Katana Zero is one of the most exceptionally stylish, infinitely enjoyable, and immersive experiences I have ever played. The game came out in 2020 and has received content patches ever since, with the creator still working on other content.
The game is set in an unclear fictional future; you play as a veteran of a war, a Vietnam-like thing, who has come back from war. You then become a hitman for your therapist, who seems to be working for a sinister organisation. The story is the strongest part of the game, with lengthy cutscenes and dialogue choices. The main emotional crux of the story is your parent-like relationship with a little girl. The game makes you feel for her, and the main character, Zero, who spends most of his time chopping people up, can take on a sympathetic light. (that’s not even mentioning the Russian gangster and other organisations or the dreams about child murder that you have. Or the two people who speak in slang/Shakespearean accents who talk about death a lot in your dreams.)
Katana Zero has stylish 2D pixel art, is ultra-violent, and is a quick-paced game. It is incredibly hard; you die a lot and restart the game as much as a Devolver Digital game should. Even if someone else tried to publish it, I think Devolver Digital would still burst through the window and grab it. This is Devolver’s bread and butter. Look at their other games, Carrion and Hotline Miami (which are also awesome, and I thoroughly recommend).
The extreme difficulty of the game is also worth touching on. The game seems to hate you, and you have been stuck on this level for half an hour now, but something makes you continue, pushing through on the 31st try, swearing those stupid shielded enemies have ridiculous reaction times and the slow-motion power isn’t working. But then you enter the zone, and you suddenly destroy everything effortlessly.
The game is also carried by its great soundtrack of 80’s synth wave pop, whose smooth rhythms keep you going as the baseline thumps in time with your movements, and the whole game seems to melt away into a blur of music and violence transforming into a beautiful ballet of swords and clubs.
The other selling point of Katana Zero is its slow-motion ability, in which the player can enter a room, throw a knife at a thug, slice a turret in half, and ricochet the gunman’s bullet back at him before the first second of real-time has even passed.
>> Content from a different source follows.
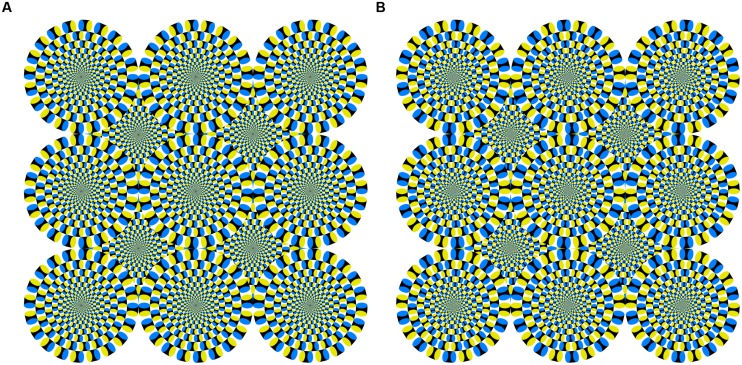
(A) Snake image with illusory motion used in Experiments 1 and 2, and (B) reversed image without illusory motion used in Experiment 2. Both were reproduced with permission from the author (Kitaoka, 2011).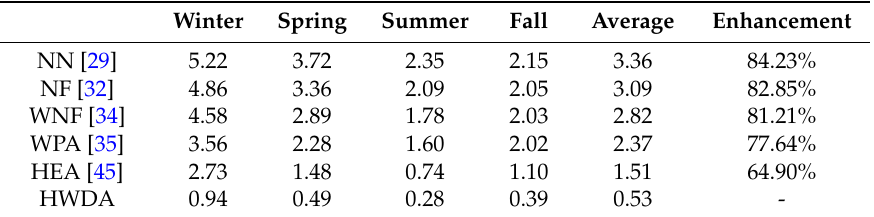
Table 8. NMAE (the normalized root mean square error) comparison for wind power forecasting.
At the end of every room, the game gives you a short preview of what you just did in real-time because, in slow motion, it kind of feels lame, and you say, “Oh, wait… I’m a badass”.
Once you beat the game the first time, you unlock the fantastic speed run mode, where all of your skills come into play. This mode is incredibly hard, and I am, terrible at it, but it is yet another way that the game adds playability after the end.
Katana Zero is an effortlessly stylish trip that is frustrating not to the point of irritation but to the point of making you feel like a god when you finally beat a challenge. I strongly recommend you play it.